Goal of the exercise - Go through the entries below and return every line that contains "không".
··· Input
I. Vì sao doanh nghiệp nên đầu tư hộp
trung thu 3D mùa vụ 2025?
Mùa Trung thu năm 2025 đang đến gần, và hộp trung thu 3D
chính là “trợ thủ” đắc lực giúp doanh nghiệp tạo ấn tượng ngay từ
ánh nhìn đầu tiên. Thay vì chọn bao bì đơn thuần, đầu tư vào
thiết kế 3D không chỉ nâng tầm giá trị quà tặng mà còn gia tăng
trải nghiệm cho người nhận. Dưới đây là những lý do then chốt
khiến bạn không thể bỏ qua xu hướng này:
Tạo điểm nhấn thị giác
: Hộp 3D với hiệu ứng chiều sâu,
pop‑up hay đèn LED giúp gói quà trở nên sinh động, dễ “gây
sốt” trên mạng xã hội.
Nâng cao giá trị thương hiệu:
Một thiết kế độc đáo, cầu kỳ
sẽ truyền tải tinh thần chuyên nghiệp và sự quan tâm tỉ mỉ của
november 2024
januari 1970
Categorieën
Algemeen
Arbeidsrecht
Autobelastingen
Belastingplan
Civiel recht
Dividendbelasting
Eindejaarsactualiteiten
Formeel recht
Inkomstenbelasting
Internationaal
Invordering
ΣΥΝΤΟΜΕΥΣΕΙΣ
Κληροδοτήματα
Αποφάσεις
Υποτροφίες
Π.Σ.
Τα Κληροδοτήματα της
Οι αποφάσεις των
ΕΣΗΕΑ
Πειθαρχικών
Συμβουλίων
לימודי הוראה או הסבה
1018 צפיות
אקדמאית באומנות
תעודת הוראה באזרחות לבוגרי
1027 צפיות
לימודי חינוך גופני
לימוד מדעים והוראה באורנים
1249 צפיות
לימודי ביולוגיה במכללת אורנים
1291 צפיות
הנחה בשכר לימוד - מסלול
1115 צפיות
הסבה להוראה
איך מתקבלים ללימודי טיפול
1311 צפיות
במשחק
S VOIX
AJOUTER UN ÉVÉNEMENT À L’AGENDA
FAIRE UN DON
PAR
······
Answer to this problem -
thiết kế 3D không chỉ nâng tầm giá trị quà tặng mà còn gia tăng
khiến bạn không thể bỏ qua xu hướng này:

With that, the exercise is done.